*** Data records Section Begins ***
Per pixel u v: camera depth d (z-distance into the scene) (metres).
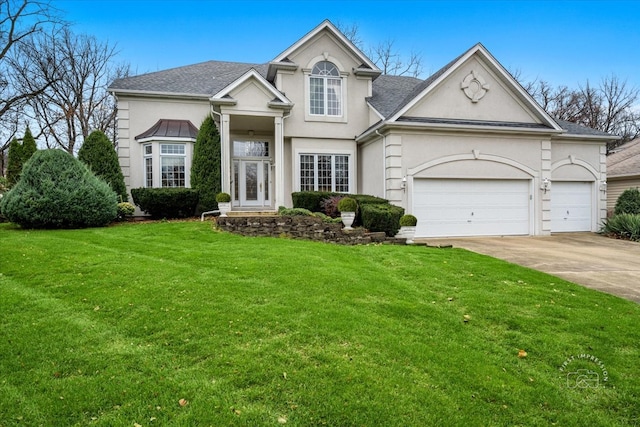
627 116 34.91
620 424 3.09
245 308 4.87
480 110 14.40
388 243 10.88
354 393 3.22
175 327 4.33
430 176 13.74
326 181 15.80
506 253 10.53
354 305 5.14
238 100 13.49
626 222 13.95
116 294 5.33
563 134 15.13
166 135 14.91
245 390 3.24
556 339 4.46
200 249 8.44
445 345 4.17
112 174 14.20
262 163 16.44
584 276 7.83
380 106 15.43
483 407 3.16
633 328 4.80
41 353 3.79
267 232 11.23
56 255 7.44
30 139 16.91
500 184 14.45
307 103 15.59
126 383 3.30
*** Data records Section Ends ***
Repeat only the lines running from the line that contains "354 393 3.22" through the last line above, inclusive.

354 393 3.22
175 327 4.33
430 176 13.74
326 181 15.80
506 253 10.53
354 305 5.14
238 100 13.49
626 222 13.95
116 294 5.33
563 134 15.13
166 135 14.91
245 390 3.24
556 339 4.46
200 249 8.44
445 345 4.17
112 174 14.20
262 163 16.44
584 276 7.83
380 106 15.43
483 407 3.16
633 328 4.80
41 353 3.79
267 232 11.23
56 255 7.44
30 139 16.91
500 184 14.45
307 103 15.59
126 383 3.30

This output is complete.